### ACTIVITY A
In the article about the Francophoned cybertheft operation, what Trojan program did the attackers switch to in the February and April campaigns?
### ACTIVITY B
Reproduce the part of the Francophoned article starting at "The unusual attack" and ending at "impersonating company representatives.".
### ACTIVITY C
Continue the article on the Francophoned cybertheft operation from the point where it stops.

### EXCERPTED TEXT
=== Section Start ===

'Francophoned' cybertheft operation reportedly back in action

Attackers steal funds from French organizations using spear phishing, information-snatching malware and rogue phone calls

A cybercriminal operation that combines phone-based social engineering attacks with spear phishing and malware to steal money from organizations has resurfaced this year, finding victims in French-speaking countries in particular.

The unusual attack campaign, dubbed "Francophoned," started in May 2013 and was first documented by security researchers from Symantec in August. Attackers send fake invoices to French-speaking accounting and finance department employees then follow up with phone calls impersonating managers and asking for those invoices to be processed.

The rogue invoices are malware programs that allow attackers to gather sensitive information needed to transfers funds from the victim organizations to offshore accounts by abusing in-house accounting systems or by calling banks and impersonating company representatives.

"According to our telemetry, the Francophoned operation reemerged in October 2013 with a new campaign of spear phishing emails, immediately followed by a lull in activity that could be due to the attackers using this time to process the data acquired from successful attacks and preparing for the next campaign," Lionel Payet, a security response manager at Symantec, said in a blog post Wednesday. "A few months later, two new campaigns were observed, with a much shorter processing/preparation period in-between. Both of these campaigns used a completely new threat."

The most recent two attack campaigns, in February and April, no longer used the W32.Shadesrat (Blackshade) remote access Trojan seen in last year's attacks. Instead the Francophoned attackers switched to a new Trojan program called Rokamal that can download and execute malicious files, steal information, open a backdoor on the infected computer, launch distributed denial-of-service (DDoS) attacks and mine cryptocurrency.

=== Section End ===

### INFORMATION SHOWN

=== Section Start ===

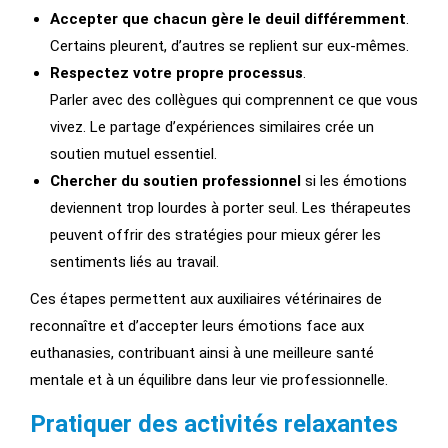
Accepter que chacun gère le deuil différemment
.
Certains pleurent, d’autres se replient sur eux-mêmes.
Respectez votre propre processus
.
Parler avec des collègues qui comprennent ce que vous
vivez. Le partage d’expériences similaires crée un
soutien mutuel essentiel.
Chercher du soutien professionnel
si les émotions
deviennent trop lourdes à porter seul. Les thérapeutes
peuvent offrir des stratégies pour mieux gérer les
sentiments liés au travail.
Ces étapes permettent aux auxiliaires vétérinaires de
reconnaître et d’accepter leurs émotions face aux
euthanasies, contribuant ainsi à une meilleure santé
mentale et à un équilibre dans leur vie professionnelle.
Pratiquer des activités relaxantes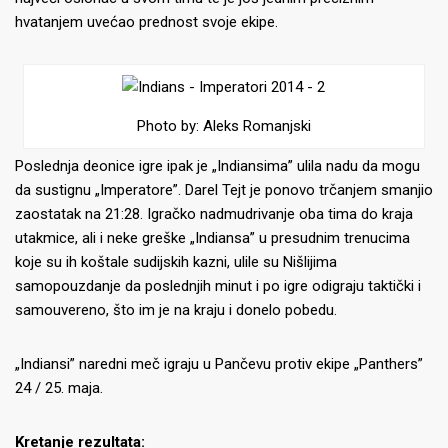
hvatanjem uvećao prednost svoje ekipe.
Photo by: Aleks Romanjski
Poslednja deonice igre ipak je „Indiansima” ulila nadu da mogu
da sustignu „Imperatore”. Darel Tejt je ponovo trčanjem smanjio
zaostatak na 21:28. Igračko nadmudrivanje oba tima do kraja
utakmice, ali i neke greške „Indiansa” u presudnim trenucima
koje su ih koštale sudijskih kazni, ulile su Nišlijima
samopouzdanje da poslednjih minut i po igre odigraju taktički i
samouvereno, što im je na kraju i donelo pobedu.
„Indiansi” naredni meč igraju u Pančevu protiv ekipe „Panthers”
24 / 25. maja.
Kretanje rezultata:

=== Section End ===

### RESPONSE BOX A
Rokamal

### RESPONSE BOX B
The unusual attack campaign, dubbed "Francophoned," started in May 2013 and was first documented by security researchers from Symantec in August. Attackers send fake invoices to French-speaking accounting and finance department employees then follow up with phone calls impersonating managers and asking for those invoices to be processed.

The rogue invoices are malware programs that allow attackers to gather sensitive information needed to transfers funds from the victim organizations to offshore accounts by abusing in-house accounting systems or by calling banks and impersonating company representatives.

### RESPONSE BOX C
The DDoS and cryptocurrency mining functions weren't enabled in the Rokamal samples associated with Operation Francophoned because they would have likely raised red flags within organizations, Payet said.

The new Francophoned campaigns targeted organizations from a wide range of sectors including education, government, research, manufacturing, energy, automotive, medical, marketing, construction, financial and law. However, the education, government and research sectors were the most targeted ones, accounting for 62 percent of the total number of affected businesses, according to Symantec's data.

France was expectedly a focal point for Operation Francophoned attacks, but organizations in other countries, including the U.S., were also compromised.

"French speakers are concentrated not just in France, but also in wide areas of Africa, nearby European countries, Canada, and various islands around the world," Payet said. "As such, French speakers present a large pool of potential victims who may not have been targeted as heavily as English speakers."